The U.S. Copyright Office released a 2025 report identifying copyright risks at every stage of AI development: data collection, training, RAG, and outputs. Their conclusion? Fair use is not guaranteed. Legal experts warn that using “huge volumes of proprietary copyrighted information” for commercial purposes makes it nearly impossible to claim fair use.
Here’s the question every AI developer needs to ask: Where is my training data from, and do I have permission to use it? If your app is reproducing content from copyrighted sources to generate commercial responses, you’re in the same legal gray area as Perplexity. Except Perplexity has billions in funding for lawyers. You probably don’t.
Implement source attribution. Link to originals. Add guardrails to prevent verbatim reproduction. And if you’re using copyrighted content commercially, consult a lawyer. “Everyone’s doing it” isn’t a legal defense.
What Happens Next
There are three possible outcomes here. First, publishers win and AI companies are forced to license news content. That favors big tech with deep pockets and squeezes startups.

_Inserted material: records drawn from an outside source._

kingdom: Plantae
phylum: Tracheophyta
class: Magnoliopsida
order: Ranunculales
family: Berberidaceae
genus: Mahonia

Second, AI companies win and fair use gets interpreted broadly, giving them free rein to use public content. That accelerates the death of traditional journalism. Third—and most likely—courts split the difference. Verbatim reproduction gets classified as infringement, but summarization with attribution and linking remains fair use, subject to guardrails.
Perplexity will probably lose this one. The 18-month pattern of ignoring warnings undermines any “we didn’t know” defense. More importantly, this case will set the precedent for how RAG applications are regulated. Expect licensing to become standard practice, at least for commercial AI products using news content.